Worst Jokes Ever
When you accidentally turn in your suicide note instead of your essay to the teacher, but she still gives you an A.
How do bitches talk about body positivity when they have no body to even be positive about?
I like my girls how I like my wine, 12 years locked in the basement.
A pilot is having a talk with one of his passengers. The passenger asks, "Why did you become a pilot?" The pilot replies with, "To face my fears." The passenger then says, "You're afraid of heights?" "No, I'm afraid of dying alone."
Got into a fight last night. We both had blades. He cut me deep. I thought I was gone, but he forgot to keep the water running.
Weird thing was that we were in the fight of our lives in the restroom and that guy kinda looked like me.
What’s the difference between a G-spot and a golf ball?
A guy will actually search for a golf ball.
A prisoner was told how he'll be executed.
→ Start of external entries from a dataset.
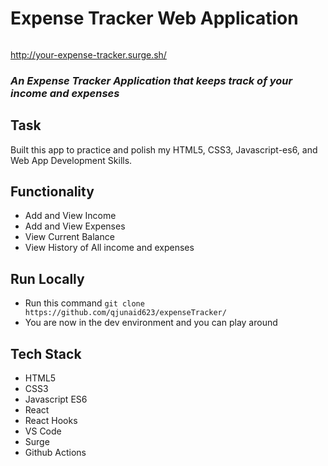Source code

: # Expense Tracker Web Application

<img src=""/>


http://your-expense-tracker.surge.sh/
### *An Expense Tracker Application that keeps track of your income and expenses*

## Task
Built this app to practice and polish my HTML5, CSS3, Javascript-es6, and Web App Development Skills.


## Functionality
 - Add and View Income
 - Add and View Expenses
 - View Current Balance
 - View History of All income and expenses

## Run Locally 

- Run this command `git clone https://github.com/qjunaid623/expenseTracker/`
- You are now in the dev environment and you can play around 

## Tech Stack

- HTML5
- CSS3
- Javascript ES6
- React
- React Hooks
- VS Code
- Surge
- Github Actions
Needless to say, he was shocked.
What's the cheapest kind of meat you can buy?
Deer balls. They're under a buck.
Why couldn't the Japanese man give a high five?
Because Logan Paul left him hanging.
Why do Native Americans hate snow?
Because it's white and settles on their land.
One day, little Billy came in, pulling up his pants. The teacher asks, "Where have you been, Billy?" He says, "On top of Beverly Hill." A few minutes later, little Willy came in. The teacher asked, "Where have you been?" He says, "On top of Beverly Hill." Ten minutes later, little Johnny came in. The teacher says again, "Where have you been?" He says, "On top of Beverly Hill." A few minutes later, a girl came in. The teacher says, "Who are you?" She says, "I'm Beverly Hill."
Helen Keller walked into a bar, and a chair, and a table, and a wall.
I hate two-faced people because I don't know which face to slap first.
Me and a person downtown.
Person: Hey, crazy Saturday night.
Me: I guess so.
Person: Why do people do crazy stuff like this?
Me: I don't know. I used to, but don't anymore.
Person: Why'd you stop?
Me: Unfortunately, I lived every time I'd try something.
A friend asked me, "Where are you going?"
I answered, "6 feet underground."
My aunt's star sign was Cancer, pretty ironic how she died.
She was eaten by a giant crab.
Why can't the orphan play the game of life? They don't know what a family road trip is. 😆
Why were the Middle Ages called the Dark Ages?
Because there were too many knights.
What is the difference between a feminist and a female prostitute? If you want a female prostitute to be a bitch, you have to give her money first.
What's the difference between a school and an ISIS military base? Don't ask me, I only fly the drone.